### Assigned task
Without the pictures, set down everything in the listing exactly.

### Extracted data
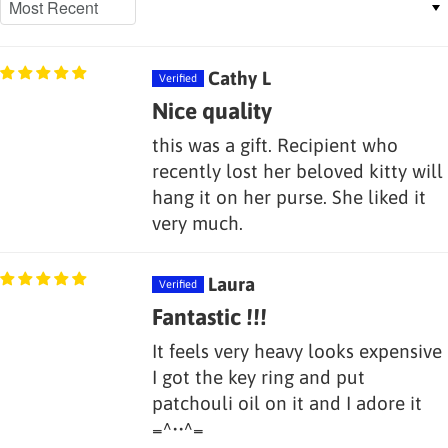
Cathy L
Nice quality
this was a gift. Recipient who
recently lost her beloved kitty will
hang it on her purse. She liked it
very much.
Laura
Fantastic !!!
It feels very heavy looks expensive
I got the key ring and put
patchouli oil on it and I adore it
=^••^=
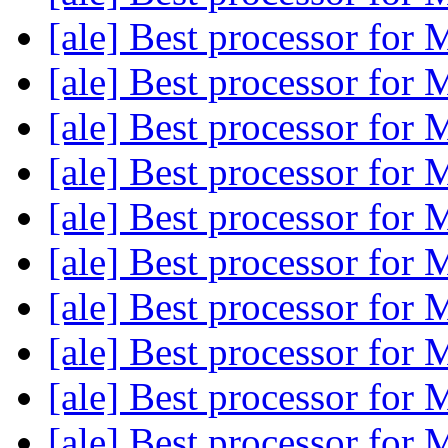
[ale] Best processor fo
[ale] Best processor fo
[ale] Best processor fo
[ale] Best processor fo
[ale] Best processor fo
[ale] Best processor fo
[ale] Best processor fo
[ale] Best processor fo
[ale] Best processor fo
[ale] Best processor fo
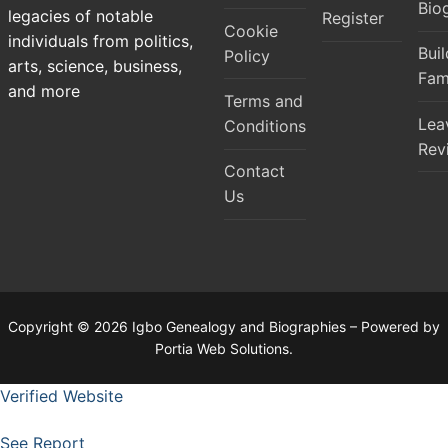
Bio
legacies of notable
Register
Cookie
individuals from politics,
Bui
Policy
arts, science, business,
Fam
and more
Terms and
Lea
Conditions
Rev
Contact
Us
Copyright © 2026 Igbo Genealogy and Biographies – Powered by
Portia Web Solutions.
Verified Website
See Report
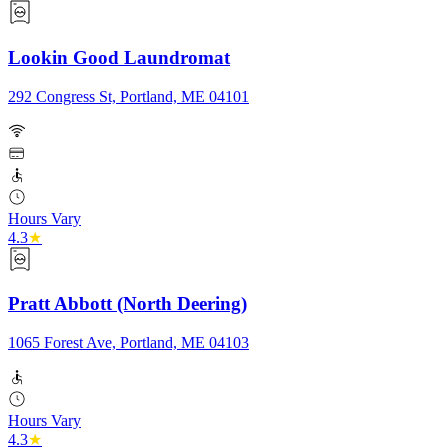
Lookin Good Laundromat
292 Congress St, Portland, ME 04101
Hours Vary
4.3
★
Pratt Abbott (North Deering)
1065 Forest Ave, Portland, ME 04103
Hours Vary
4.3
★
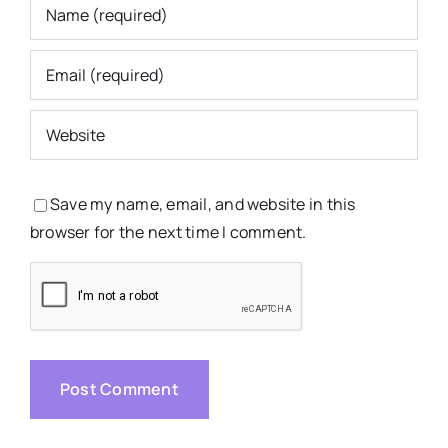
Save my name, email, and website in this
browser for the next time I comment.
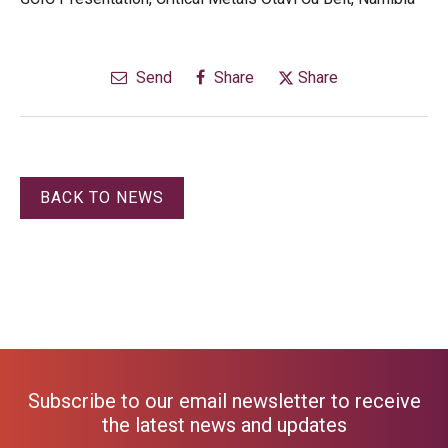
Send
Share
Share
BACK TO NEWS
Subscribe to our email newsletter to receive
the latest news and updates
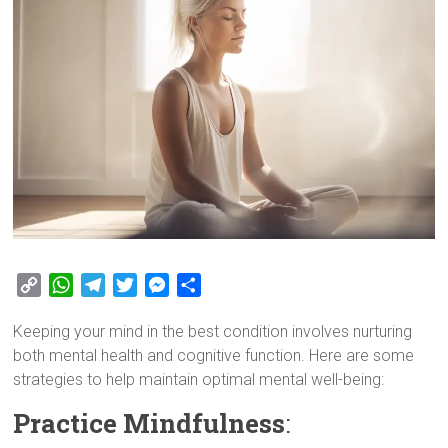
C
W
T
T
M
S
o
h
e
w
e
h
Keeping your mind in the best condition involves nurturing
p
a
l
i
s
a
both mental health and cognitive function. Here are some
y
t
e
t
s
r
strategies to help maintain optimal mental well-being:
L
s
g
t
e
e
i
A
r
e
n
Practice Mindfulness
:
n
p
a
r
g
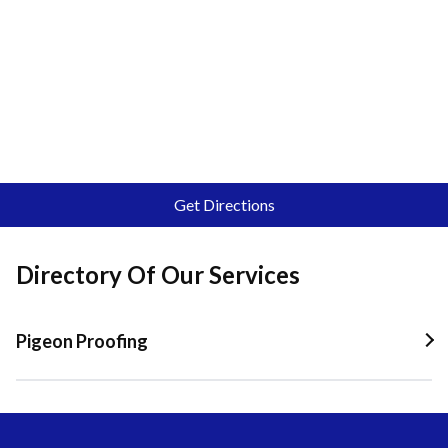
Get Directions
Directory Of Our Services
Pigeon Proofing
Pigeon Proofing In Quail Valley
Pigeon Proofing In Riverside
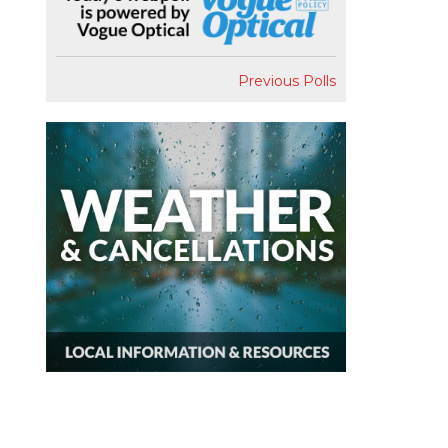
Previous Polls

### Exercise output
Cathy L
Nice quality
this was a gift. Recipient who
recently lost her beloved kitty will
hang it on her purse. She liked it
very much.
Laura
Fantastic !!!
It feels very heavy looks expensive
I got the key ring and put
patchouli oil on it and I adore it
=^••^=
[ale] Best processor fo
[ale] Best processor fo
[ale] Best processor fo
[ale] Best processor fo
[ale] Best processor fo
[ale] Best processor fo
[ale] Best processor fo
[ale] Best processor fo
[ale] Best processor fo
[ale] Best processor fo
Bio
legacies of notable
Register
Cookie
individuals from politics,
Bui
Policy
arts, science, business,
Fam
and more
Terms and
Lea
Conditions
Rev
Contact
Us
Copyright © 2026 Igbo Genealogy and Biographies – Powered by
Portia Web Solutions.
Verified Website
See Report
Lookin Good Laundromat
292 Congress St, Portland, ME 04101
Hours Vary
4.3
★
Pratt Abbott (North Deering)
1065 Forest Ave, Portland, ME 04103
Hours Vary
4.3
★
Save my name, email, and website in this
browser for the next time I comment.
Send
Share
Share
BACK TO NEWS
Subscribe to our email newsletter to receive
the latest news and updates
C
W
T
T
M
S
o
h
e
w
e
h
Keeping your mind in the best condition involves nurturing
p
a
l
i
s
a
both mental health and cognitive function. Here are some
y
t
e
t
s
r
strategies to help maintain optimal mental well-being:
L
s
g
t
e
e
i
A
r
e
n
Practice Mindfulness
:
n
p
a
r
g
Get Directions
Directory Of Our Services
Pigeon Proofing
Pigeon Proofing In Quail Valley
Pigeon Proofing In Riverside
Previous Polls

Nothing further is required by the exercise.